-1Now folds the lily all her sweetness up,
And slips into the bosom of the lake:
So fold thyself, my dearest, thou, and slip
Into my bosom and be lost in me.

Chapter 2

I remember the first time I saw her, during one of my few appearances in the great hall of Olympus. I later learned that it was the only visit she had ever made to the pantheon, no doubt because of that mother of hers. She was astonishingly beautiful. Her hair was a rich shade of auburn done up and tied close with a light blue ribbon that matched her gown. She had a high forehead that lead down to a lovely, curved nose, which separated her even, almond-shaped eyes. Her mouth was small but full, the color of garnets. She had a graceful jaw line, with delicate cheek bones and slightly hollowed cheeks, which lent her a look of intelligence rather than the air-headed simpering look of most of the mortal young ladies I had seen, though they were few. While they were alive, that is.

Her body was something to be celebrated; the line of her neck and throat draped down into elegant shoulders and a finely shaped collar bone, just visible above the modest neck line of her gown; her bust was well-formed and gave way to a small waist and slim hips. The gown she wore tied at the tops of her shoulders, showing lithe arms that looked capable of lifting more than just a serving pitcher of water without snapping. I studied her face and form from across the hall, and I do not think she noticed me. It was her debut as a young goddess, but she was not paying the least bit of attention to the stares and appraisals of others. She sat demurely enough, at least while her mother was looking. Other times she would try to charm butterflies into her hands, and they would come right to her; perch their colorful bodies onto her outstretched hand. After an especially large and beautiful butterfly had settled on her hand, she decided to let it go into the crowd of gods and goddesses. The creature flew in zigzags between the guests until it flew right up to my face, paused, and brushed its wings against my cheek as it continued by. I felt for one electrifying moment, as if it was her touch on my face instead of the butterfly. Flustered, I melted into my surroundings before my own bright butterfly would see the blush that had risen up under my skin. Had I really just thought that; had I really been affected, and even moved by a silly girl and her penchant for butterfly taming?

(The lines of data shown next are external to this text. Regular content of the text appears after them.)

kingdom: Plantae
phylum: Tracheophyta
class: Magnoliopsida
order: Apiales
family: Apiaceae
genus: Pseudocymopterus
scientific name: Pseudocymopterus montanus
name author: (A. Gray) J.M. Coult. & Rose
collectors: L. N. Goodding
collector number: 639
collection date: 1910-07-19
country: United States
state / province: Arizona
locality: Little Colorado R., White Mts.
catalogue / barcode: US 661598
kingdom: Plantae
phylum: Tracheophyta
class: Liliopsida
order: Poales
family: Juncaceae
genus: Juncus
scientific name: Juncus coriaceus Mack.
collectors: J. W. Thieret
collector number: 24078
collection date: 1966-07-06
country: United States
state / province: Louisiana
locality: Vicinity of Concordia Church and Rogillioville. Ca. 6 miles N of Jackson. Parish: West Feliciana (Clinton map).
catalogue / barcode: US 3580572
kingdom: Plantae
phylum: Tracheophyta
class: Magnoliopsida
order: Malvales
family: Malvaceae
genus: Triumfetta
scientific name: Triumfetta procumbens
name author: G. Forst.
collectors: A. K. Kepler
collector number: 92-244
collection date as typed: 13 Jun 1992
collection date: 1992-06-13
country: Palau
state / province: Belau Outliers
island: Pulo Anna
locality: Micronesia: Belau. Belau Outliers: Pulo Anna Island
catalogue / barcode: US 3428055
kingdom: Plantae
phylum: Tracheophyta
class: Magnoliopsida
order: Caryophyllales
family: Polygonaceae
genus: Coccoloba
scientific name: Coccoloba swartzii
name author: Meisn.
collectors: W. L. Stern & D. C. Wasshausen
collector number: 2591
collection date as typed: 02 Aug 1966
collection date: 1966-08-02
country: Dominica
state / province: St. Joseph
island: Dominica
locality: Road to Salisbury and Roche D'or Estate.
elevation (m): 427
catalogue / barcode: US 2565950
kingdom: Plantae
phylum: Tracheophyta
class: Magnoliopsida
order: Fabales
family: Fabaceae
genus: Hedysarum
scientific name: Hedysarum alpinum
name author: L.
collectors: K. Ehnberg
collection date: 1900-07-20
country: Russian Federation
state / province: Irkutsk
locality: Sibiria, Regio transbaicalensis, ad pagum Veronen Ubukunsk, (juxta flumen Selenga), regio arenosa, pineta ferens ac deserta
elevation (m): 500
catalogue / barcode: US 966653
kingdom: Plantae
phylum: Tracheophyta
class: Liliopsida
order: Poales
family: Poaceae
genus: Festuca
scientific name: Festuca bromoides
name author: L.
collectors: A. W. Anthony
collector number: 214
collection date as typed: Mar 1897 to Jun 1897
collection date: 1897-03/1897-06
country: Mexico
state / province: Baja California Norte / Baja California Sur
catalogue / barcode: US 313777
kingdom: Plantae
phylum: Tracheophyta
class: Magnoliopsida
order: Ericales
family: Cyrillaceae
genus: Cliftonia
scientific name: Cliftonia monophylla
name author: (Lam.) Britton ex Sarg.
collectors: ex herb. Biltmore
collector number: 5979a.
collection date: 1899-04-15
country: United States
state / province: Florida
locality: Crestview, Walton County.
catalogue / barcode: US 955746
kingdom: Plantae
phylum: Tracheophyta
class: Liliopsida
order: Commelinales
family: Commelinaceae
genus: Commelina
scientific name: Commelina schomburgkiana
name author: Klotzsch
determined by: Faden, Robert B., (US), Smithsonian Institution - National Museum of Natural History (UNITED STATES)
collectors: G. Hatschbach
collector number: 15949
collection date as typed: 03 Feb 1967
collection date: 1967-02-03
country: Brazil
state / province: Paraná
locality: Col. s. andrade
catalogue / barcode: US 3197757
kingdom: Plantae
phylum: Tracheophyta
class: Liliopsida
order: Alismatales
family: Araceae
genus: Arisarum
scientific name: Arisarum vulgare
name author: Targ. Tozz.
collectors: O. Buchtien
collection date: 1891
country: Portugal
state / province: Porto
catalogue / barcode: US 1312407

I left her debut without ever introducing myself. But because I do not usually attend in the first place, it was considered a compliment that I even left my duties to make an appearance. I do not find the company of my brothers and sisters to be at all satisfactory, in fact it is on the contrary. Each one of them is more vain and superficial than the next (with the exception of only a few), their constant chatter and dithering was distasteful to me. I knew however, that my icy social skills had little to do with my early departure on this particular occasion. It was her. I was the God of the Underworld, fearsome to behold. A being whose name mortals would not dare utter, lest they incur my wrath. For centuries I guarded, and ultimately judged every soul that had enjoyed, or squandered a human life. I became angry, furious that this girl could affect me so. Had I not suffered and worked to become what I am? A warrior, unfeeling and strong with a life in which passion and sentiment only meant weakness. My duty was everything, and I knew that desire only clouded judgment. I stormed back to the underworld that night, incensed and infuriated because of this sudden flaw, this veneration for some girl I had never even spoken to. Upon entering the plane of asphodel, with all its soothing and familiar gray tones… I blew up the first shade I saw.

Over the next several days I endeavored to forget her. But something kept springing up in my memory: her eyes. They were by far her most entrancing and striking feature. So when I spent hours staring at her through an opening in the world near where she played, I told myself that it was because I was investigating what made her eyes so unusual. Each day I watched her, I felt as if I were getting closer to something or reaching a breaking point and every step she took on the soft grass above was a step that brought me closer to that point. Until one day it clicked, some tiny bit of a revelation made itself known to me. Her eyes were what made her so different; well, not just her eyes, but what they revealed of her inside. Then other subtle things came to my attention, and I wondered why I had not seen it earlier.

Her mother, Demeter, was the Goddess of the Harvest; she was the embodiment of the earth's bounty. Her hair was a light brown, long and unruly; her figure was rounded and full--ripe, in a sense, and her eyes were glassy blue like the bright afternoon sky. She was beautiful in her own right, but she was all daylight and mother-of-the-earth, not something I was interested in. Her daughter, I came to learn, was not all that she seemed at first. Her hair, was a darker, redder shade than her mother's, wavy but smooth and flowing; her figure was rounded, but not plump or full, it was slender and seductive, and her eyes were a luminescent, twinkling silver. She was a child of the daylight, but though her countenance and form held all the beauty and lightness of the day, her eyes reflected the night. She could have a place in the night. With me.

As that last thought crossed my mind, my jaw fell slack. And I realized that I needed her. I needed her in spite of my better judgment, in spite of my infuriation and misgivings. Already she was in my blood, and my lungs, and had been in my head since the first time I saw her. I longed to have her beneath my fingers; to touch her; to pick her apart and consume her in pieces until I was filled with nothing but her. I was hungry for her and, by my own river Styx, she would feel the same way about me.